The results demonstrated improvements in all assessed parameters among the participants in the experimental group. However, it's important to note that this study has some potential limitations. One limitation is the absence of comparisons with different training programs, such as traditional strength training or endurance training, to determine the specific benefits of each type of training. Additionally, because the exercise program integrated multiple components (strength, core, and power exercises), it's challenging to isolate the contributions of each exercise type to the observed outcomes.

It's worth mentioning that the study received funding from Spanish governmental institutions, universities in Spain, and grants.

Filho, M. M., Venturini, G. R., Moreira, O. C., Leitão, L., Mira, P. A., De Castro, J. B., Aidar, F. J., Novaes, J. D., Vianna, J. M., & Caputo Ferreira, M. E. (2022). Effects of different types of resistance training and detraining on functional capacity, muscle strength, and power in older women: A randomized controlled study. Journal of Strength and Conditioning Research, 36(4), 984-990. https://doi.org/10.1519/jsc.0000000000004195

The authors highlight the well-established benefits of traditional resistance training for older individuals, including developing and maintaining structural and functional capacity, preserving independence, and reducing fall risks, injuries, and comorbidity severity. However, there's limited research on the advantages of strength endurance, power, and absolute strength training in achieving these same benefits. Additionally, the impact of detraining due to factors like falls, illnesses, and travel hasn't been thoroughly explored.

This study compared the effects of twenty weeks of resistance training types (strength endurance, power, absolute, and traditional) and a four-week detraining period on muscle strength, power, and functional capacity in older women. The assessment of upper body power was conducted using the seated medicine ball throw.

The experiment involved 145 females aged 60 to 70, evenly divided into experimental and control groups. The training program included exercises like horizontal leg press, low row, flexor chair, articulated bench press, plantar flexion, and curl-ups. All experimental groups followed the same training standardization, which encompassed the training system, exercise order, recovery intervals, volume of repetitions, and weekly frequency. The power training group executed the same exercises but with maximal voluntary speed. The twenty-week duration was divided into two weeks of familiarization, six weeks of neural adaptation, twelve weeks of specific training, and four weeks of detraining, with performance evaluations conducted after each segment.

Comparing the results with the baseline and intervention periods, all experimental groups displayed significant improvements in functional capacity tests.

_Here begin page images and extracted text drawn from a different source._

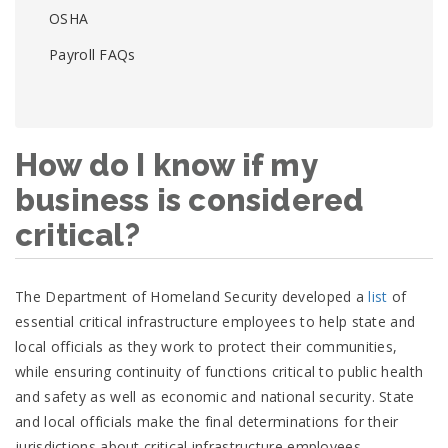
OSHA
Payroll FAQs
How do I know if my
business is considered
critical?
external
The Department of Homeland Security developed a
list
of
icon
essential critical infrastructure employees to help state and
local officials as they work to protect their communities,
while ensuring continuity of functions critical to public health
and safety as well as economic and national security. State
and local officials make the final determinations for their
jurisdictions about critical infrastructure employees.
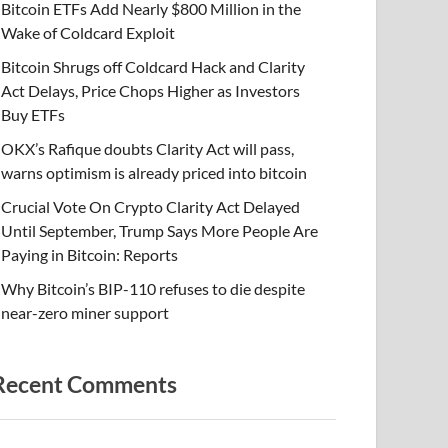
Bitcoin ETFs Add Nearly $800 Million in the
Wake of Coldcard Exploit
Bitcoin Shrugs off Coldcard Hack and Clarity
Act Delays, Price Chops Higher as Investors
Buy ETFs
OKX’s Rafique doubts Clarity Act will pass,
warns optimism is already priced into bitcoin
Crucial Vote On Crypto Clarity Act Delayed
Until September, Trump Says More People Are
Paying in Bitcoin: Reports
Why Bitcoin’s BIP-110 refuses to die despite
near-zero miner support
Recent Comments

After the four-week detraining period, there was a decrease in muscle strength across all training configurations, although it remained higher than the pretest levels and was not significantly different from the eighth week of training.

The study demonstrates that power training, when incorporated into a progressive program with a four-week detraining period, can yield improvements in functional capacity like other forms of resistance training. These findings suggest that regardless of the type of resistance training, older individuals should engage in continuous progressive resistance training programs to enhance their functional capacity, which may directly impact their ability to perform daily activities.